Question

Given,10 g sample of a mixture of \[CaC{{l}_{2}}\] and $NaCl$ is treated to precipitate all the calcium as \[CaC{{O}_{3}}\] . This \[CaC{{O}_{3}}\] is heated to convert all the $Ca$ to \[CaO\] and final mass of \[CaO\] is 1.68g the mass % of \[CaC{{l}_{2}}\] in original mixture is?
1. 33.3 %
2. 16.2 %
3. 30 %
4. 11 %
Please answer with a full explanation.

Answer 1

Hint: The final mass of \[CaO\] is 1.68 g. To begin with, first, we have to calculate the mass of \[CaC{{O}_{3}}\] . Using the mass of \[CaC{{O}_{3}}\] we will find the mass of \[CaC{{l}_{2}}\] . To find the mass of \[CaC{{O}_{3}}\] and \[CaC{{l}_{2}}\] you have to know the molecular masses of \[CaO\] , \[CaC{{O}_{3}}\] and \[CaC{{l}_{2}}\] . At the final step find the percent mass of \[CaC{{l}_{2}}\]in 10 gm of the mixture.

Complete answer:
The first reaction is the precipitation of \[CaC{{O}_{3}}\] into \[CaO\] and $C{{O}_{2}}$, which is as follows:
\[CaC{{O}_{3}}\text{ }\xrightarrow{Heat}\text{ CaO + C}{{\text{O}}_{2}}\]
We are given the final mass of \[CaO\] that is 1.68 g.
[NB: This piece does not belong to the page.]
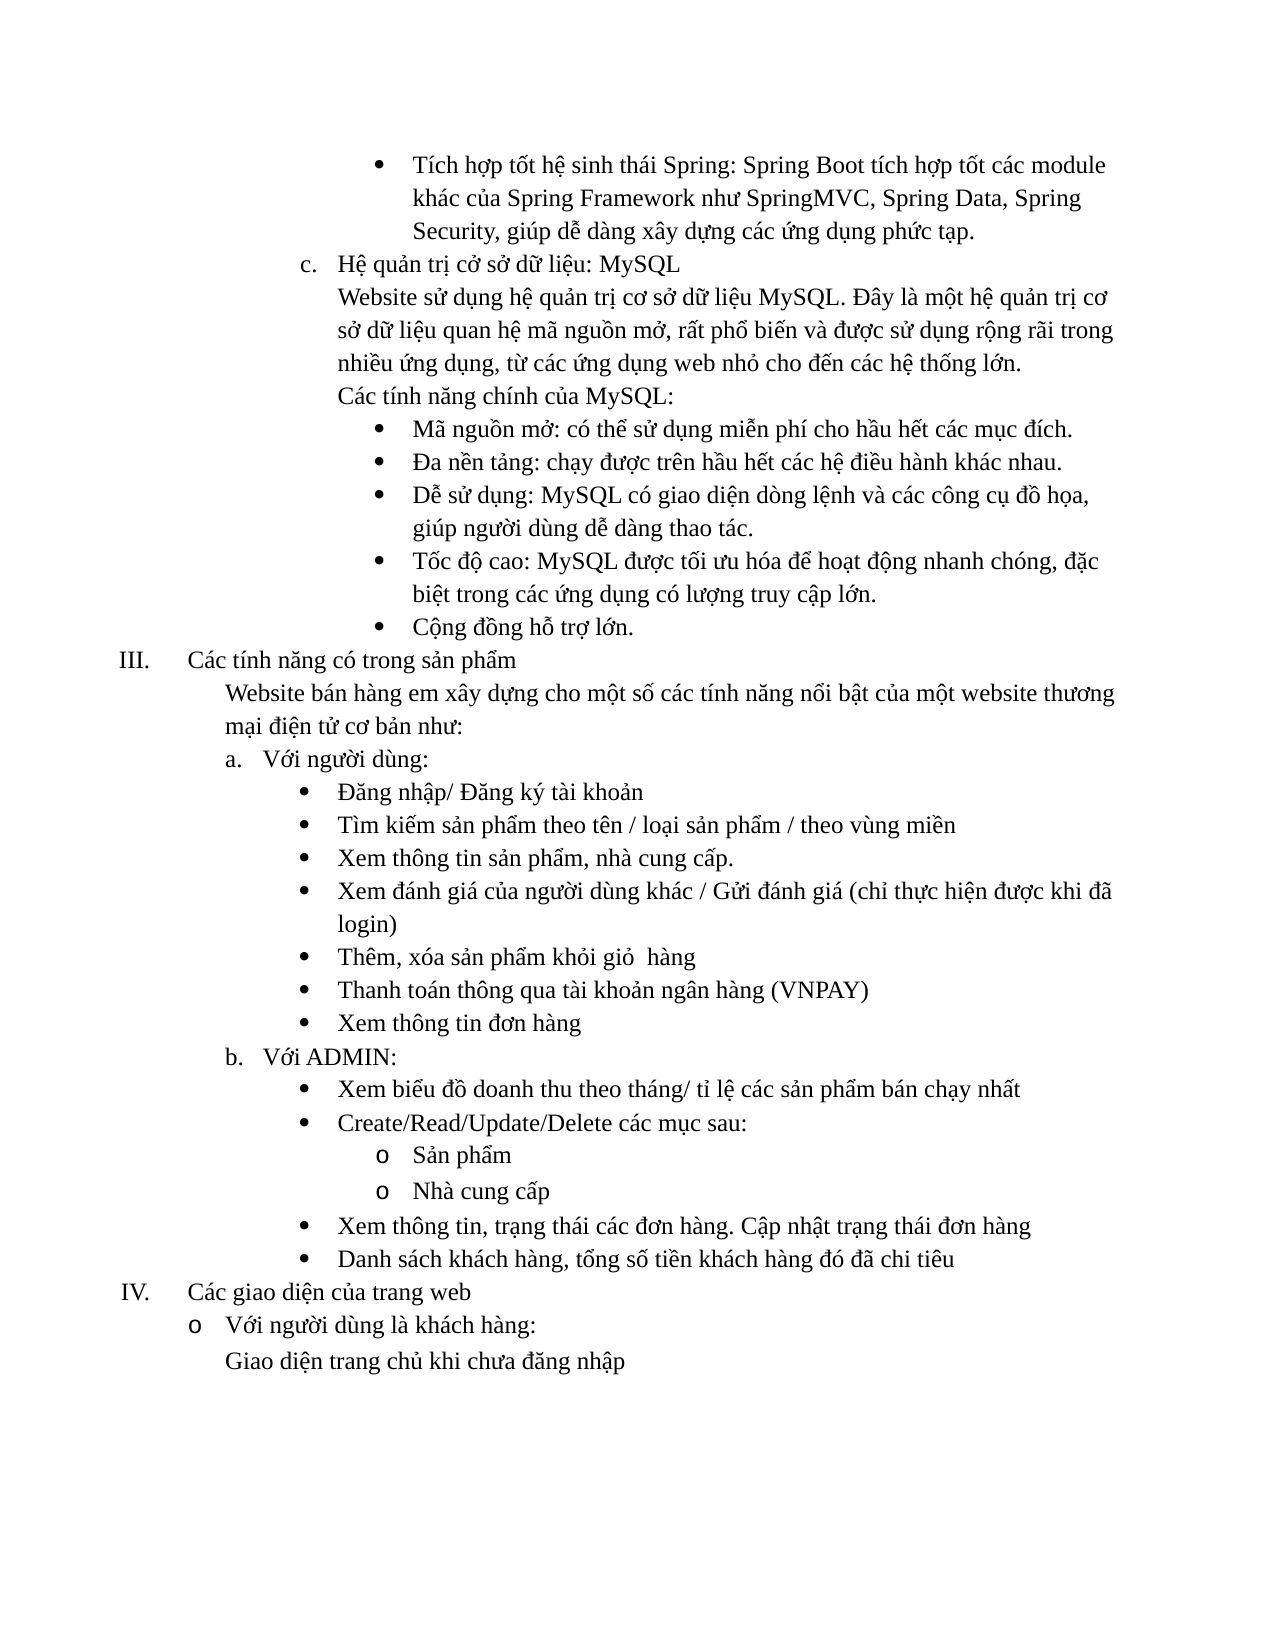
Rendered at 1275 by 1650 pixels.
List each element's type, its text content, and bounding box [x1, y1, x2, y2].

Let the mass of \[CaC{{O}_{3}}\] be X.
The molecular mass of \[CaO\] = 56u
The molecular mass of \[CaC{{O}_{3}}\] = 100u

Compound$\to $	\[CaC{{O}_{3}}\]	\[CaO\]
Given mass	X	1.68
Molecular mass	100	56

Cross multiplying the mass and molecular mass we get,
$x\text{ }\times \text{ 56 = 1}\text{.68 }\times \text{ 100}$
$x\text{ = }\dfrac{1.68\text{ }\times \text{ 100}}{56}$
$x\text{ = 3 gm}$
Thus, the mass of \[CaC{{O}_{3}}\] = 3 gm.
Now, the second equation is the reaction between \[CaC{{l}_{2}}\] and $N{{a}_{2}}C{{O}_{3}}$ to give \[CaC{{O}_{3}}\] and $NaCl$.
\[CaC{{l}_{2}}\text{ + }N{{a}_{2}}C{{O}_{3}}\text{ }\to \text{ }CaC{{O}_{3}}\text{ + 2NaCl}\]
Let the mass of \[CaC{{l}_{2}}\] be Y.
The molecular mass of \[CaC{{l}_{2}}\] = 111u.
The molecular mass of \[CaC{{O}_{3}}\] = 100u

Compound$\to $	\[CaC{{l}_{2}}\]	\[CaC{{O}_{3}}\]
Given mass	Y	3
Molecular mass	111	100

Cross multiplying the mass and molecular mass we get,
$Y\text{ }\times \text{100 = 3 }\times \text{ 111}$
$Y\text{ = }\dfrac{333}{100}$
$Y\text{ = 3}\text{.33 gm}$
Thus, the mass of \[CaC{{l}_{2}}\] = 3.33 gm.
Now, we have to calculate the percent of \[CaC{{l}_{2}}\] in 10 gm of the reaction mixture.
$\% CaC{l_2}$ = $\dfrac{3.33}{10} \times 100$
The correct answer is Option 1 = 33.3 %.

Note:
In the above reaction, \[CaC{{l}_{2}}\] is converted to \[CaC{{O}_{3}}\] and then to \[CaO\]. You can also use one mole of each compound by dividing the given mass by molecular mass. To find the molecular masses the atomic mass of each element has to be used which is multiplied by the number of each element in a compound.